- _What you are asked to do_
Please collect every line of the rows below that contains the word "origin", and copy each of those lines in full.

- _Source material_
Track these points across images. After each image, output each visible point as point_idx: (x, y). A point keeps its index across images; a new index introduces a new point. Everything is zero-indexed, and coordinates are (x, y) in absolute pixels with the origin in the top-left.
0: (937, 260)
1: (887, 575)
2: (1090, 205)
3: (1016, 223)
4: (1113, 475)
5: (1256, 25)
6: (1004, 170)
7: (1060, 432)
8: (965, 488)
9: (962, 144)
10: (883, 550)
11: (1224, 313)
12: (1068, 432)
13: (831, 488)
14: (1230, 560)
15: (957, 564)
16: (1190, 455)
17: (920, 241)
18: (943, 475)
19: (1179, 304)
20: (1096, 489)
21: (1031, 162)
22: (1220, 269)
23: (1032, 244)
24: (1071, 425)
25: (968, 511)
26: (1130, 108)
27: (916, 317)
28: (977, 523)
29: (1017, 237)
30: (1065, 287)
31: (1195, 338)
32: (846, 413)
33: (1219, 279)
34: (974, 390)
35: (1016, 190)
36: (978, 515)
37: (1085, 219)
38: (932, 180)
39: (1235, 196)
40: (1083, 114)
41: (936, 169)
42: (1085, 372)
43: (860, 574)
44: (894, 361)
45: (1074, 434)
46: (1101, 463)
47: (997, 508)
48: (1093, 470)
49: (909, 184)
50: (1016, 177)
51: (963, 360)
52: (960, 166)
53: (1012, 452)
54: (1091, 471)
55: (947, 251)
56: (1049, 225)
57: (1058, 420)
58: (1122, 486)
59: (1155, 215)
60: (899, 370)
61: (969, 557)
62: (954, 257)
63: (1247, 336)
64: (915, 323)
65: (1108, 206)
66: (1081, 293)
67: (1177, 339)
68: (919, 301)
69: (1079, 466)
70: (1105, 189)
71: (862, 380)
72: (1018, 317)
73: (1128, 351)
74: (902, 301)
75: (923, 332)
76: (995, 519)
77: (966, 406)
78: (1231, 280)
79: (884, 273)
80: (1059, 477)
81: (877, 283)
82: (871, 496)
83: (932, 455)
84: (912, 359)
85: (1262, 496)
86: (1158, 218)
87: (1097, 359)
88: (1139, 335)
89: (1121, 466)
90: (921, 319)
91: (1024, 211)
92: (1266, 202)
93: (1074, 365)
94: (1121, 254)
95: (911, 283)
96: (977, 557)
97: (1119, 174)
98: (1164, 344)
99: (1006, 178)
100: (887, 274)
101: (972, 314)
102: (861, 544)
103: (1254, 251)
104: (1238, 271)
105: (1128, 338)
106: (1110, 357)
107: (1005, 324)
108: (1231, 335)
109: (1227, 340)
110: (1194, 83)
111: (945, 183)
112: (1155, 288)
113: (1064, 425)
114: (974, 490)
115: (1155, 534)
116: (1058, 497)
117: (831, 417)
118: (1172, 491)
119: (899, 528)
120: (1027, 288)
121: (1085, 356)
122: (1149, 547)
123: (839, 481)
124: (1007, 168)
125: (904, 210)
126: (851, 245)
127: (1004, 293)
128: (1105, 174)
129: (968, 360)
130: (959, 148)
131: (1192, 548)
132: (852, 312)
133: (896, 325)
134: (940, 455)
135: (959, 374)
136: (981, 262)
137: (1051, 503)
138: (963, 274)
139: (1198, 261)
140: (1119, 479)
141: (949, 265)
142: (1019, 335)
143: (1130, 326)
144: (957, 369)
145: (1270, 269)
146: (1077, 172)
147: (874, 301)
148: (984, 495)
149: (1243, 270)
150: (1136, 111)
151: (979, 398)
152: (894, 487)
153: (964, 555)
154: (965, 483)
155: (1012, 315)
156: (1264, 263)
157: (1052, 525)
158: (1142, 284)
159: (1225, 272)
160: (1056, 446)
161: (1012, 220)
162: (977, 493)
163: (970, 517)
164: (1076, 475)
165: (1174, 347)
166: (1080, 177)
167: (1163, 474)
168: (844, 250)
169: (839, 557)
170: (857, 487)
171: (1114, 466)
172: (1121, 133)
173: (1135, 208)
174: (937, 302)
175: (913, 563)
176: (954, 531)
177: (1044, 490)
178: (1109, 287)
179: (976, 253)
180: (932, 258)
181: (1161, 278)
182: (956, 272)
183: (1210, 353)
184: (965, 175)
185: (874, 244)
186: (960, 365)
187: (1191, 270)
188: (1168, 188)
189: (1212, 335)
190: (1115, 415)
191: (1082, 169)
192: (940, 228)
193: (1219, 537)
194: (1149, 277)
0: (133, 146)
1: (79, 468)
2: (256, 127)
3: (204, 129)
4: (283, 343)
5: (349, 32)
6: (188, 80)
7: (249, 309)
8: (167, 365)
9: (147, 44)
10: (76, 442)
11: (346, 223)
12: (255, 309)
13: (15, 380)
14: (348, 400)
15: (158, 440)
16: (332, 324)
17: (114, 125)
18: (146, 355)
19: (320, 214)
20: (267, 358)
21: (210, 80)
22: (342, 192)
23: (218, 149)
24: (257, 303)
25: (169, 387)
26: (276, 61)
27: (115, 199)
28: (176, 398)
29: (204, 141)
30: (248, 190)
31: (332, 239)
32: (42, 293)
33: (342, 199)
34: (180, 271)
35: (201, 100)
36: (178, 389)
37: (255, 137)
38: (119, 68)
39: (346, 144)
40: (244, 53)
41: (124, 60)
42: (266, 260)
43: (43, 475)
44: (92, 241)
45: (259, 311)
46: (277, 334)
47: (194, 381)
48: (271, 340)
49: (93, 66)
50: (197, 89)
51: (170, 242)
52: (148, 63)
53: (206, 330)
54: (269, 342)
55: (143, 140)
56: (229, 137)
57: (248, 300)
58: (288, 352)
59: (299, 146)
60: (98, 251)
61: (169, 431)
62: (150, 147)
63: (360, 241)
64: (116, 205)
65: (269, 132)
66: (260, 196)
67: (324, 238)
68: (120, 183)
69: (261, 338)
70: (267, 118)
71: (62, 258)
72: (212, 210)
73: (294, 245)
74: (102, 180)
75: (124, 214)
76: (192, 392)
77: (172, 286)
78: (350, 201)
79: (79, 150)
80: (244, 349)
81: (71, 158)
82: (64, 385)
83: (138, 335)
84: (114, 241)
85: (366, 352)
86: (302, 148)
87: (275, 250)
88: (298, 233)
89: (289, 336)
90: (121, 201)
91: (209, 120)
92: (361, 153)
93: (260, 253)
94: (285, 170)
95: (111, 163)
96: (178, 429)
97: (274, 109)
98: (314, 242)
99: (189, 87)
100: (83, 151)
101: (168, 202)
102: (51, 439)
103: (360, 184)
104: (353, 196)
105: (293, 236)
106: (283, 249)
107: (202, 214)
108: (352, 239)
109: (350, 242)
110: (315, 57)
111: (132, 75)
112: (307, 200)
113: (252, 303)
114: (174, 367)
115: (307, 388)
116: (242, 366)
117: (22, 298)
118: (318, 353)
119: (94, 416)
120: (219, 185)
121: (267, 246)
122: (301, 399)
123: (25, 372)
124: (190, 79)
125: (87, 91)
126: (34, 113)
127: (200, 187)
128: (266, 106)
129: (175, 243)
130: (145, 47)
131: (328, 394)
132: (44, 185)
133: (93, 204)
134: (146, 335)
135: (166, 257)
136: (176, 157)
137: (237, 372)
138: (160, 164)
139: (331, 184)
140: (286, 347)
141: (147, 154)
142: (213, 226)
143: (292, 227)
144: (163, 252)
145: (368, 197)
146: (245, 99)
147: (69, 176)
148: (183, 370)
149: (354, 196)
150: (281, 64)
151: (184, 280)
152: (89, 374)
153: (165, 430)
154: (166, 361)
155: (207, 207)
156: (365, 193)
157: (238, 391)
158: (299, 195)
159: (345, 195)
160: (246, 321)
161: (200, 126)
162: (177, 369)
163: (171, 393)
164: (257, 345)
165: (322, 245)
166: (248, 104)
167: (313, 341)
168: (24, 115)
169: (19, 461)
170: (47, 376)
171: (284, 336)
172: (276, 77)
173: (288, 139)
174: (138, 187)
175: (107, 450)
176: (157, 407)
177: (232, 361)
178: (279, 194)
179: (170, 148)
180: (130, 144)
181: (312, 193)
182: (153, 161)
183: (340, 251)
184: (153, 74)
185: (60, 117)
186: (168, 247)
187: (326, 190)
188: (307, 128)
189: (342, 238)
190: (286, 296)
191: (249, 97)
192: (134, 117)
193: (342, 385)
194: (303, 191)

- _Answer to the exercise_
Track these points across images. After each image, output each visible point as point_idx: (x, y). A point keeps its index across images; a new index introduces a new point. Everything is zero-indexed, and coordinates are (x, y) in absolute pixels with the origin in the top-left.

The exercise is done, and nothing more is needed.